What's amazing is that even with the economy in the dumps, thousands of recent graduates facing unemployment, young Americans actually taking to the street to protest student loan debt... people still keep applying to college. And new colleges keep popping up every day. Art schools like the New York Film Academyare making millions, with no proof that their costly degrees actually help grads find gainful employment. Many colleges throw as much money into advertising as GEICO or Apple. Credit cards for college students are a way to start getting young people into the debt habit while they are young.

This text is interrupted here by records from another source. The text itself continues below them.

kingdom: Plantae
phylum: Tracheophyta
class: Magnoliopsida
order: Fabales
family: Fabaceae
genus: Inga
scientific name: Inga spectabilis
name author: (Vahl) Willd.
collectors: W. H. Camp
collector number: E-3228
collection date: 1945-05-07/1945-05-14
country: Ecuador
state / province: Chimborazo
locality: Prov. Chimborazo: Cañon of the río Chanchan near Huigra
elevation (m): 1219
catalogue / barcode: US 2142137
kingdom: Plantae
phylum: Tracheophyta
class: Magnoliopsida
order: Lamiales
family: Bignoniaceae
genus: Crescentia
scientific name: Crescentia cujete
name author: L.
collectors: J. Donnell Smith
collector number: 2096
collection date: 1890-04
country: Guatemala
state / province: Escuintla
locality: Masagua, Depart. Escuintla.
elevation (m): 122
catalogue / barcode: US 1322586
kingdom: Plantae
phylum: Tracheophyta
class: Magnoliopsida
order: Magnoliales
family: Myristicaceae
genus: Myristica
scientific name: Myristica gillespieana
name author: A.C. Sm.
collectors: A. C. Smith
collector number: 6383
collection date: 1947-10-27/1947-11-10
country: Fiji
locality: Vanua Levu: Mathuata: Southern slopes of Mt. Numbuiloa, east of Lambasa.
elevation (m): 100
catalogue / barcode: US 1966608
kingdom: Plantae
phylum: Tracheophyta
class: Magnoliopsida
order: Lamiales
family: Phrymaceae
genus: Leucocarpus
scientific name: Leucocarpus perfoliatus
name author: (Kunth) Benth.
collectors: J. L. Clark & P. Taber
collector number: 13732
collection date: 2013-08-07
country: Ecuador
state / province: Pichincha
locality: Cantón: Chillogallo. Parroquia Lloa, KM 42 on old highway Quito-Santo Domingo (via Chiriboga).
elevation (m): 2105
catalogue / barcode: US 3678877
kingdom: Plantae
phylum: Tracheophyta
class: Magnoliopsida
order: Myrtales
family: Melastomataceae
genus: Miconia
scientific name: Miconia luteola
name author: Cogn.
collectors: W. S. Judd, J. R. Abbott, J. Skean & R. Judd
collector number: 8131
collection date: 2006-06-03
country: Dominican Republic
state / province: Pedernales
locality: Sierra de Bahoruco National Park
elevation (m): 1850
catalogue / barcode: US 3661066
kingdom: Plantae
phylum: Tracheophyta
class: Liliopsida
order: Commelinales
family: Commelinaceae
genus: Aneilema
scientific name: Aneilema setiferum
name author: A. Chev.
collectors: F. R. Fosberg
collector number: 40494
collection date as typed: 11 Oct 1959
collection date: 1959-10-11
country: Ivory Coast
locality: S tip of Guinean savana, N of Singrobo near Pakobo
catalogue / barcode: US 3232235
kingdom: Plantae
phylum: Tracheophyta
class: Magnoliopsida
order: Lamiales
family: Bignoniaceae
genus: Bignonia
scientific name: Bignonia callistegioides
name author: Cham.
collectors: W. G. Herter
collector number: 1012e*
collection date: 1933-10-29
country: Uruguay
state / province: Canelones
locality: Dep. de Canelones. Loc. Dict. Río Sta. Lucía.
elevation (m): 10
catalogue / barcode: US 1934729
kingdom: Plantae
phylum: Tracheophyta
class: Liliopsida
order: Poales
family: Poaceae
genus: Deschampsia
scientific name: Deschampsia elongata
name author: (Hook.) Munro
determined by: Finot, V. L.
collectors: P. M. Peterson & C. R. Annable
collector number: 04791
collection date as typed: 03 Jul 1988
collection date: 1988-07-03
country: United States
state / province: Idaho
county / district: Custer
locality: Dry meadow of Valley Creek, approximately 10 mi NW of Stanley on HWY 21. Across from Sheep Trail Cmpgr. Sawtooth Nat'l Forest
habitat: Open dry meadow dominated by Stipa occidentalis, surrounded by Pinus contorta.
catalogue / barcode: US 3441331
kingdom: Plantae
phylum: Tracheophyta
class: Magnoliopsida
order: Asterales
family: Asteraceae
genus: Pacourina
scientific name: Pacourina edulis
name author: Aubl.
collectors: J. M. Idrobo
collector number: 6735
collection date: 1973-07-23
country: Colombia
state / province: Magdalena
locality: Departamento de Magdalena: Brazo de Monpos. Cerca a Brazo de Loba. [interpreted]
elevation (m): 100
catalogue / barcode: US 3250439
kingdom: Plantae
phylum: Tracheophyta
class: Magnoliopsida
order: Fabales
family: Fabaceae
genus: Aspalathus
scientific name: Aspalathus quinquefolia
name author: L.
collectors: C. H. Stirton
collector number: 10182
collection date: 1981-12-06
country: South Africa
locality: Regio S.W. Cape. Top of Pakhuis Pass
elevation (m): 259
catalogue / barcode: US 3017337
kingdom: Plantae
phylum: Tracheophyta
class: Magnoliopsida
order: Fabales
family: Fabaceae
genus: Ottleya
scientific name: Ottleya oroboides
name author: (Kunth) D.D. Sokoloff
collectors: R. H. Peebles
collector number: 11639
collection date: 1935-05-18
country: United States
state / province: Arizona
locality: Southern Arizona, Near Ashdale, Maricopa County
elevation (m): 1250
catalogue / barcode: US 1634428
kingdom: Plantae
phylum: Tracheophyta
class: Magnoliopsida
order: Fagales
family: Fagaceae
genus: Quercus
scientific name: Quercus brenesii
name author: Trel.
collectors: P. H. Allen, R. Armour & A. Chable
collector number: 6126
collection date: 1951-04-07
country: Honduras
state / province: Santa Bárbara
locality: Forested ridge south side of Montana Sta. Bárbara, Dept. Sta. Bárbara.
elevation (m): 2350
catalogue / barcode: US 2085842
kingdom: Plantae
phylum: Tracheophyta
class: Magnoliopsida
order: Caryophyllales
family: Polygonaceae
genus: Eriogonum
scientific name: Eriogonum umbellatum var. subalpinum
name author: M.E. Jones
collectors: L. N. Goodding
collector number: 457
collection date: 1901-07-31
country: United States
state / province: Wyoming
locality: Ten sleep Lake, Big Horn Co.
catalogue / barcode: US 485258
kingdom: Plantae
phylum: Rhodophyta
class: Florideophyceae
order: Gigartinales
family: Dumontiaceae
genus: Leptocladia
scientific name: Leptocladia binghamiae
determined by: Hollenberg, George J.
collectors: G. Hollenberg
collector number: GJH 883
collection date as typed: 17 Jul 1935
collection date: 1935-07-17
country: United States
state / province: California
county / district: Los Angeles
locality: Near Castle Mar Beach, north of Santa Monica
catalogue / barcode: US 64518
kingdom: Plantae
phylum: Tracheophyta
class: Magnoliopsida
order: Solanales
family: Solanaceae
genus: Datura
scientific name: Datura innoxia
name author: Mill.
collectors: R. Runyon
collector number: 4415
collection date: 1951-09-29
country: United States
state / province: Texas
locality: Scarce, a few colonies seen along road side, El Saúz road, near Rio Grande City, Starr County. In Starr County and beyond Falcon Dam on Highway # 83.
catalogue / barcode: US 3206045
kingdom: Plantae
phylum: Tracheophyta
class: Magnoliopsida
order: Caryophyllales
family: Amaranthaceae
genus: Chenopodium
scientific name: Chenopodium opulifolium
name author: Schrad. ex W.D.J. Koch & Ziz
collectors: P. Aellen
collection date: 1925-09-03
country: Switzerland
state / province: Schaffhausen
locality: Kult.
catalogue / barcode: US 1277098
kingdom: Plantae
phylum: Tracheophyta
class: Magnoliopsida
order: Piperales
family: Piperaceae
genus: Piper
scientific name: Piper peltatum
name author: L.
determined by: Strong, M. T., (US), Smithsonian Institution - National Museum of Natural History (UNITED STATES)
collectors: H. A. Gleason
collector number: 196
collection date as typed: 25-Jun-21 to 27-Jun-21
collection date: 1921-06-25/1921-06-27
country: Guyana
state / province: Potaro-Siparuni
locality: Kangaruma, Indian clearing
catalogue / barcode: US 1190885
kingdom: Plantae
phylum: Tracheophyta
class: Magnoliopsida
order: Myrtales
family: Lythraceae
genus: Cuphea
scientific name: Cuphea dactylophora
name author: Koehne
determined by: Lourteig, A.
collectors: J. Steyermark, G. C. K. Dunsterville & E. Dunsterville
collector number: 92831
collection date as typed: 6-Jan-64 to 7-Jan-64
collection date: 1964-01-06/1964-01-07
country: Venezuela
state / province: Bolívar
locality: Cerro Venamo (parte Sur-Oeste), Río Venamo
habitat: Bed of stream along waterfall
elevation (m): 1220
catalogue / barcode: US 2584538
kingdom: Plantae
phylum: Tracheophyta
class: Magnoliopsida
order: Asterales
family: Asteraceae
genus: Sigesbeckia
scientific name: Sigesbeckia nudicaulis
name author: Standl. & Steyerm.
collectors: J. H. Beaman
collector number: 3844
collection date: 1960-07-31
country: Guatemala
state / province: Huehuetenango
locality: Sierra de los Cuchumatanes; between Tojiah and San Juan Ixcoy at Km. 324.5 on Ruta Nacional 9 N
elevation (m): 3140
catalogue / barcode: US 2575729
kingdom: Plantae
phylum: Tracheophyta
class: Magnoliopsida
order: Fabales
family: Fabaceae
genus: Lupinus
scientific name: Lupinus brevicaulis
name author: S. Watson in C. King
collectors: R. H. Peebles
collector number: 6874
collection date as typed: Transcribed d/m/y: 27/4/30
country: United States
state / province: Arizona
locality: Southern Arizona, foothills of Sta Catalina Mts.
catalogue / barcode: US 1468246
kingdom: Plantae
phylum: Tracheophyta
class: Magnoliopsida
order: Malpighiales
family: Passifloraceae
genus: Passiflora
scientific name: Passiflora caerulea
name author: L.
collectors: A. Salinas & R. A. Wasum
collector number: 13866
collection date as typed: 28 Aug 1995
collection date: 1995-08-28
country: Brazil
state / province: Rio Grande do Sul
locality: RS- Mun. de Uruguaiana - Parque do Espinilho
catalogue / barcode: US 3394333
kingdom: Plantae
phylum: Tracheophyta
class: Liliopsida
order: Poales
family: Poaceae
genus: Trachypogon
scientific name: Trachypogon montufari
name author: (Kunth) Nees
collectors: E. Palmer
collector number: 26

College may be the very best business to be in. Colleges provide a mysterious product called an "education", that can cost almost a quarter of a million dollars or more, but only materializes in the form of a framed piece of paper called a diploma. The actual value and benefit of getting a degree is highly questionable. And yet people continue to line up to get accepted.
In that sense, colleges bear more resemblance to Studio 54 than a genuine place to get practical tools for real life. College is called "a right of passage", "the new high school diploma", and ultimately it is a status symbol at best and an ego trip at worst.
How many people actually call up a potential employer or temp agency before applying to school and say "I'm about to invest my life savings into this degree. Is that really necessary for me to get an entry level job in your field?"
That's because people don't shop for education like they shop for vacuum cleaners or cars. It's not a practical investment, it's an emotional investment. Parents and high school kids are in a panic to go to college out of some fear that they will end up a bum without a degree. But then, after graduation, reality hits. They learn what the 30+ crowd has known for years: a degree is not essential, college doesn't teach practical skills for getting a job, and paying $100,000 to drink beer, get high, and have sex at frat parties is kind of a weird way to invest your money.